Tunisie: inquiétudes et vifs débats autour de l'intégrisme islamiste
L'attaque récente par des salafistes d'un cinéma de Tunis a catalysé les craintes dans les milieux culturels et associatifs tunisiens qui s'inquiètent d'une montée de la pression islamiste et multiplient les appels à la vigilance. Dimanche dernier, une cinquantaine de militants brandissant le drapeau du parti salafiste Tahrir (non légalisé) envahissent le cinéma Afric'art pour tenter d'empêcher la projection du film de Nadia el Fani "Ni Allah, ni maître" (rebaptisé depuis d'un titre plus neutre, "Laïcité Inch Allah!").Deux jours après, des avocats sont agressés devant le palais de justice où doivent comparaître les manifestants salafistes arrêtés à l'Afric'Art. Ces événements ont relancé avec force le débat sur l'islamisme en Tunisie: vrai danger ou faux prétexte pour occulter les véritables problèmes ? Ennahda --le grand parti islamiste durement réprimé sous ben Ali et légalisé après la révolution-- joue-t-il double jeu ou doit-il être considéré comme un partenaire démocratique à part entière ?
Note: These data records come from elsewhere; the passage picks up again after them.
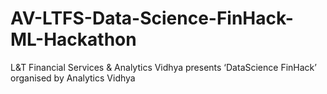 # AV-LTFS-Data-Science-FinHack-ML-Hackathon
L&amp;T Financial Services &amp; Analytics Vidhya presents ‘DataScience FinHack’ organised by Analytics Vidhya
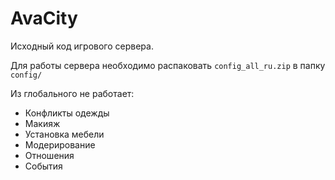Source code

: # AvaCity
Исходный код игрового сервера.

Для работы сервера необходимо распаковать `config_all_ru.zip` в папку `config/`

Из глобального не работает:
- Конфликты одежды
- Макияж
- Установка мебели
- Модерирование
- Отношения
- События
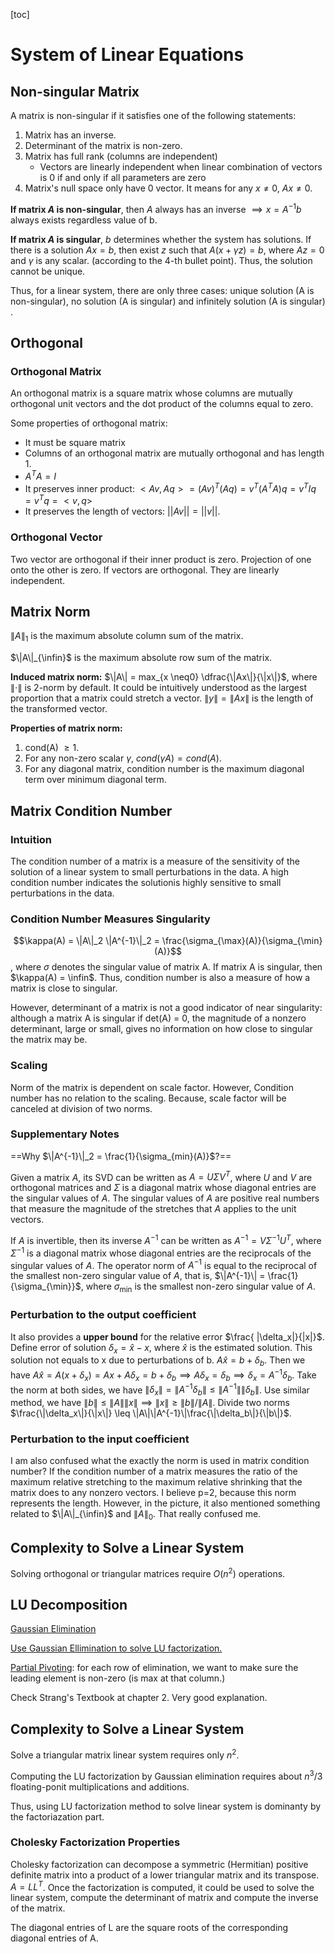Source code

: [toc]

# System of Linear Equations

## Non-singular Matrix

A matrix is non-singular if it satisfies one of the following statements:

1. Matrix has an inverse.
2. Determinant of the matrix is non-zero.
3. Matrix has full rank (columns are independent)
   - Vectors are linearly independent when linear combination of vectors is 0 if and only if all parameters are zero
4. Matrix's null space only have 0 vector. It means for any $x \neq 0$, $Ax \neq 0$.

**If matrix $A$ is non-singular**, then $A$ always has an inverse $\implies x = A^{-1}b$  always exists regardless value of b.

**If matrix $A$ is singular**, $b$ determines whether the system has solutions. If there is a solution $Ax = b$, then exist $z$ such that $A(x + \gamma z) = b$, where $Az = 0$ and $\gamma$ is any scalar. (according to the 4-th bullet point). Thus, the solution cannot be unique.

Thus, for a linear system, there are only three cases: unique solution (A is non-singular), no solution (A is singular) and infinitely solution  (A is singular) .



## Orthogonal

### Orthogonal Matrix

An orthogonal matrix is a square matrix whose columns are mutually orthogonal unit vectors and the dot product of the columns equal to zero.

Some properties of orthogonal matrix:

- It must be square matrix
- Columns of an orthogonal matrix are mutually orthogonal and has length 1.
- $A^TA = I$
- It preserves inner product: $<Av, Aq> = (Av)^T (Aq) = v^T (A^T A) q = v^T I q = v^T q = <v, q>$
- It preserves the length of vectors: $||Av|| = ||v||$.

### Orthogonal Vector

Two vector are orthogonal if their inner product is zero. Projection of one onto the other is zero. If vectors are orthogonal. They are linearly independent.



## Matrix Norm

$\|A\|_1$ is the maximum absolute column sum of the matrix.

$\|A\|_{\infin}$ is the maximum absolute row sum of the matrix.

**Induced matrix norm:** $\|A\| = max_{x \neq0} \dfrac{\|Ax\|}{\|x\|}$, where $\|\cdot\|$ is 2-norm by default. It could be intuitively understood as the largest proportion that a matrix could stretch a vector. $\|y\| = \|Ax\|$ is the length of the transformed vector.

**Properties of matrix norm:**

1. cond(A) $\geq 1$. 
2. For any non-zero scalar $\gamma$, $cond(\gamma A) = cond(A)$. 
3. For any diagonal matrix, condition number is the maximum diagonal term over minimum diagonal term.



## Matrix Condition Number

### Intuition

The condition number of a matrix is a measure of the sensitivity of the solution of a linear system to small perturbations in the data. A high condition number indicates the solutionis highly sensitive to small perturbations in the data.

### Condition Number Measures Singularity

$$\kappa(A) = \|A\|_2 \|A^{-1}\|_2 = \frac{\sigma_{\max}(A)}{\sigma_{\min}(A)}$$, where $\sigma$ denotes the singular value of matrix A. If matrix A is singular, then $\kappa(A) = \infin$. Thus, condition number is also a measure of how a matrix is close to singular.

However, determinant of a matrix is not a good indicator of near singularity: although a matrix A is singular if det(A) = 0, the magnitude of a nonzero determinant, large or small, gives no information on how close to singular the matrix may be.

### Scaling

Norm of the matrix is dependent on scale factor. However, Condition number has no relation to the scaling. Because, scale factor will be canceled at division of two norms.

### Supplementary Notes

==Why $\|A^{-1}\|_2 = \frac{1}{\sigma_{min}(A)}$?==

Given a matrix $A$, its SVD can be written as $A = U\Sigma V^T$, where $U$ and $V$ are orthogonal matrices and $\Sigma$ is a diagonal matrix whose diagonal entries are the singular values of $A$. The singular values of $A$ are positive real numbers that measure the magnitude of the stretches that $A$ applies to the unit vectors.

If $A$ is invertible, then its inverse $A^{-1}$ can be written as $A^{-1} = V \Sigma^{-1} U^T$, where $\Sigma^{-1}$ is a diagonal matrix whose diagonal entries are the reciprocals of the singular values of $A$. The operator norm of $A^{-1}$ is equal to the reciprocal of the smallest non-zero singular value of $A$, that is, $\|A^{-1}\| = \frac{1}{\sigma_{\min}}$, where $\sigma_{\min}$ is the smallest non-zero singular value of $A$.

### Perturbation to the output coefficient

It also provides a **upper bound** for the relative error $\frac{
|\delta_x|}{|x|}$. Define error of solution $\delta_x = \hat{x} - x$, where $\hat{x}$ is the  estimated solution. This solution not equals to x due to perturbations of b. $A\hat{x} = b + \delta_b$.  Then we have $A\hat{x} = A(x + \delta_x) = Ax + A\delta_x = b + \delta_b \implies A\delta_x = \delta_b \implies \delta_x = A^{-1}\delta_b$. Take the norm at both sides, we have $\|\delta_x\| = \|A^{-1}\delta_b\| \leq \|A^{-1}\|\|\delta_b\|$. Use similar method, we have $\|b\| \leq \|A\|\|x\| \implies \|x\| \geq \|b\| / \|A\|$. Divide two norms $\frac{\|\delta_x\|}{\|x\|} \leq \|A\|\|A^{-1}\|\frac{\|\delta_b\|}{\|b\|}$. 

### Perturbation to the input coefficient

I am also confused what the exactly the norm is used in matrix condition number? If the condition number of a matrix measures the ratio of the maximum relative stretching to the maximum relative shrinking that the matrix does to any nonzero vectors. I believe p=2, because this norm represents the length. However, in the picture, it also mentioned something related to $\|A\|_{\infin}$ and $\|A\|_0$. That really confused me.



## Complexity to Solve a Linear System

Solving orthogonal or triangular matrices require $O(n^2)$ operations.

## LU Decomposition

[Gaussian Elimination](https://www.youtube.com/watch?v=RgnWMBpQPXk)

[Use Gaussian Ellimination to solve LU factorization.](https://www.youtube.com/watch?v=BFYFkn-eOQk)

[Partial Pivoting](https://www.youtube.com/watch?v=RgnWMBpQPXk): for each row of elimination, we want to make sure the leading element is non-zero (is max at that column.)

Check Strang's Textbook at chapter 2. Very good explanation.

## Complexity to Solve a Linear System

Solve a triangular matrix linear system requires only $n^2$.

Computing the LU factorization by Gaussian elimination requires about $n^3/3$ floating-ponit multiplications and additions.

Thus, using LU factorization method to solve linear system is dominanty by the factoriazation part.

### Cholesky Factorization Properties

Cholesky factorization can decompose a symmetric (Hermitian) positive definite matrix into a product of a lower triangular matrix and its transpose. $A = LL^T$. Once the factorization is computed, it could be used to solve the linear system, compute the determinant of matrix and compute the inverse of the matrix.

The diagonal entries of L are the square roots of the corresponding diagonal entries of A.

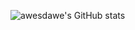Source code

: ![awesdawe's GitHub stats](https://github-readme-stats.vercel.app/api?username=awesfdawe&show_icons=true&theme=transparent)

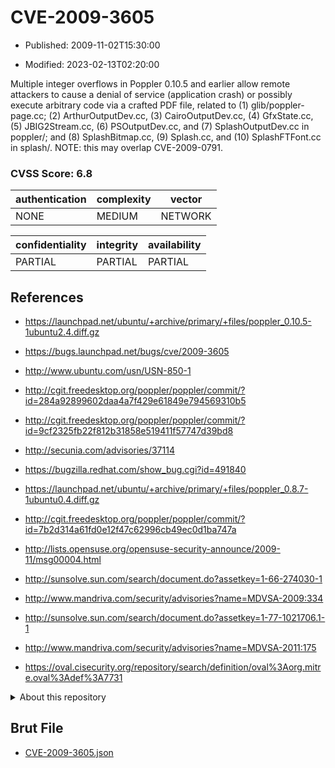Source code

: # CVE-2009-3605

- Published: 2009-11-02T15:30:00

- Modified: 2023-02-13T02:20:00

Multiple integer overflows in Poppler 0.10.5 and earlier allow remote attackers to cause a denial of service (application crash) or possibly execute arbitrary code via a crafted PDF file, related to (1) glib/poppler-page.cc; (2) ArthurOutputDev.cc, (3) CairoOutputDev.cc, (4) GfxState.cc, (5) JBIG2Stream.cc, (6) PSOutputDev.cc, and (7) SplashOutputDev.cc in poppler/; and (8) SplashBitmap.cc, (9) Splash.cc, and (10) SplashFTFont.cc in splash/. NOTE: this may overlap CVE-2009-0791.

### CVSS Score: **6.8**

| authentication | complexity | vector |
| --- | --- | --- |
| NONE | MEDIUM | NETWORK |

| confidentiality | integrity | availability |
| --- | --- | --- |
| PARTIAL | PARTIAL | PARTIAL |

## References

* https://launchpad.net/ubuntu/+archive/primary/+files/poppler_0.10.5-1ubuntu2.4.diff.gz

* https://bugs.launchpad.net/bugs/cve/2009-3605

* http://www.ubuntu.com/usn/USN-850-1

* http://cgit.freedesktop.org/poppler/poppler/commit/?id=284a92899602daa4a7f429e61849e794569310b5

* http://cgit.freedesktop.org/poppler/poppler/commit/?id=9cf2325fb22f812b31858e519411f57747d39bd8

* http://secunia.com/advisories/37114

* https://bugzilla.redhat.com/show_bug.cgi?id=491840

* https://launchpad.net/ubuntu/+archive/primary/+files/poppler_0.8.7-1ubuntu0.4.diff.gz

* http://cgit.freedesktop.org/poppler/poppler/commit/?id=7b2d314a61fd0e12f47c62996cb49ec0d1ba747a

* http://lists.opensuse.org/opensuse-security-announce/2009-11/msg00004.html

* http://sunsolve.sun.com/search/document.do?assetkey=1-66-274030-1

* http://www.mandriva.com/security/advisories?name=MDVSA-2009:334

* http://sunsolve.sun.com/search/document.do?assetkey=1-77-1021706.1-1

* http://www.mandriva.com/security/advisories?name=MDVSA-2011:175

* https://oval.cisecurity.org/repository/search/definition/oval%3Aorg.mitre.oval%3Adef%3A7731

<details>
<summary>About this repository</summary> 

  This repository is part of the project [Live Hack CVE](https://github.com/Live-Hack-CVE). Main website can be found [www.live-hack.org](https://www.live-hack.org) 
  
  Made by [Sn0wAlice](https://github.com/Sn0wAlice) for the people that care about security and need to have a feed of the latest CVEs. Hope you enjoy it, don't forget to star the repo and follow me on [Twitter](https://twitter.com/Sn0wAlice) and [Github](https://github.com/Sn0wAlice). And that is my [personnal website](https://www.alice-snow.me/)

  - [Home Page](https://github.com/Live-Hack-CVE)
  - [Framework](https://github.com/Live-Hack-CVE/cve-framework)
  - [CVE database](https://github.com/Live-Hack-CVE/full_database)
  - [Changelog](https://github.com/Live-Hack-CVE/Changelog)
</details>

## Brut File

* [CVE-2009-3605.json](https://raw.githubusercontent.com/Live-Hack-CVE/full_database/main/cves/2009/CVE-2009-3605.json)

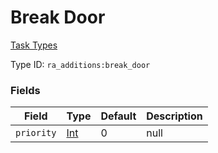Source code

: # Break Door
[Task Types](../task_types_types.md)

Type ID: `ra_additions:break_door`
### Fields
Field | Type | Default | Description
------|------|---------|-------------
`priority` | [Int](../data_types/int.md) | 0 | null
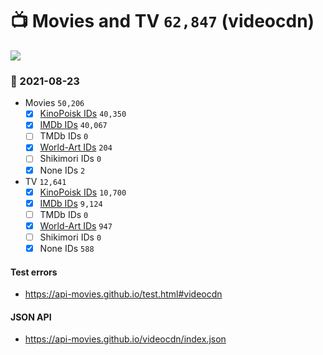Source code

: # :tv: Movies and TV `62,847` (videocdn)

<a href="https://API-Movies.github.io"><img src="https://API-Movies.github.io/banner.png?cache"></a>

### :date: 2021-08-23
- Movies `50,206`
  - [x] <a href="https://API-Movies.github.io/videocdn/movie_kinopoisk_ids.json">KinoPoisk IDs</a> `40,350`
  - [x] <a href="https://API-Movies.github.io/videocdn/movie_imdb_ids.json">IMDb IDs</a> `40,067`
  - [ ] TMDb IDs `0`
  - [x] <a href="https://API-Movies.github.io/videocdn/movie_world_art_ids.json">World-Art IDs</a> `204`
  - [ ] Shikimori IDs `0`
  - [x] None IDs `2`
- TV `12,641`
  - [x] <a href="https://API-Movies.github.io/videocdn/tv_kinopoisk_ids.json">KinoPoisk IDs</a> `10,700`
  - [x] <a href="https://API-Movies.github.io/videocdn/tv_imdb_ids.json">IMDb IDs</a> `9,124`
  - [ ] TMDb IDs `0`
  - [x] <a href="https://API-Movies.github.io/videocdn/tv_world_art_ids.json">World-Art IDs</a> `947`
  - [ ] Shikimori IDs `0`
  - [x] None IDs `588`
#### Test errors
- <a href='https://api-movies.github.io/test.html#videocdn'>https://api-movies.github.io/test.html#videocdn</a>
#### JSON API
- <a href='https://api-movies.github.io/videocdn/index.json'>https://api-movies.github.io/videocdn/index.json</a>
Le parti est en tout cas généralement considéré comme l'un des favoris des élections du 23 octobre prochain pour choisir une assemblée constituante. Artistes, syndicalistes et intellectuels de gauche ont multiplié cette semaine les réunions et manifestations pour mettre en garde contre "l'intégrisme et l'extrémisme", fustiger "l'inertie" des autorités et l'"ambiguïté" d'Ennadha vis à vis des actions salafistes. Le parti islamiste a condamné l'attaque du cinéma, mais selon eux il tient "un double langage".
"On ne laissera pas passer la violence dans ce pays profondément tolérant. On ne s'est pas débarrassé de la dictature d'un type pour passer sous la dictature d'une idéologie", martèle Habib Belhedi, membre de la direction du cinéma Afric'Art.
"Les gens, même les plus ouverts, nous reprochent de tomber dans la provocation en projetant un film sur la laïcité. Mais où on va ? On n'a pas fait une révolution pour en arriver là quand même!", s'indigne de son côté Nohra Sekik, membre du collectif Lam Echalm, qui regroupe quelque 80 associations.
Au-delà de l'affaire du film de Mme el Fani, beaucoup s'inquiètent de la visibilité de plus en plus importante des radicaux islamistes.
"J'ai peur. J'ai vu hier des images à Kairouan (centre) où l'on a abaissé le drapeau tunisien pour monter le drapeau noir des salafistes", déplorait samedi Raja Bourguiba, professeur d'italien, venue participer avec sa fille à un sit in contre la violence et l'extrémisme.
D'autres citaient des manifestations contre les "atteintes aux valeurs de l'islam" organisées vendredi après la grande prière à Sfax ou Sidi Bouzid (sud).
En outre, les rumeurs se multiplient, sur internet ou dans la rue: femmes agressées sur la plage parce que pas assez couvertes, intrusion d'islamistes dans des fêtes privées pour saisir les bouteilles d'alcool...
"C'est invérifiable, évidemment. On est entré dans le cycle des rumeurs", reconnaît Mme Sekik.
Interrogé samedi par l'AFP, Samir Dilou, membre du bureau exécutif d'Ennahda, ne cache pas son exaspération. "On en a marre d'entendre répéter la même chose, ce sont des procès d'intention de la part de gens qui pratiquent l'amalgame. Les vrais problèmes de la Tunisie c'est la stabilité sécuritaire, la prospérité économique", lance-t-il. "La politique n'est pas faite de faits divers, il faut sortir de l'exagération et de la victimisation", ajoute-t-il, avant de rappeler que le terme d'islamisme recouvre "un spectre large" allant d'Ennahda, autorisé, aux salafistes, non légalisés.
"Il faut prendre de la distance, et faire la distinction entre les différents courants islamistes", approuve le politologue Slah Jourchi, qui met en garde contre une bipolarisation du débat entre "modernistes" et "islamistes".